* Record excerpts:
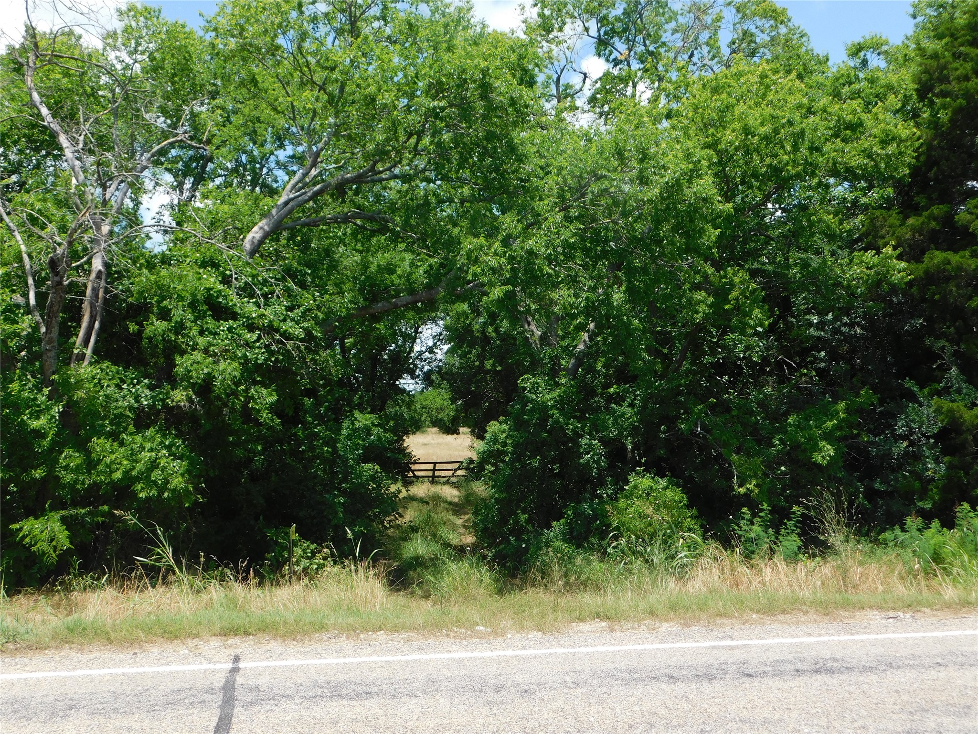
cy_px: 367
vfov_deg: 39.7
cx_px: 489
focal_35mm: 36
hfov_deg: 51.4
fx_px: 1017
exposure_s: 1/800
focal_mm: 6.3
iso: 125
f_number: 3.5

* Work instructions: Please repeat the entries exactly. Do not include the pictures.

* Answer to this task:
cy_px: 367
vfov_deg: 39.7
cx_px: 489
focal_35mm: 36
hfov_deg: 51.4
fx_px: 1017
exposure_s: 1/800
focal_mm: 6.3
iso: 125
f_number: 3.5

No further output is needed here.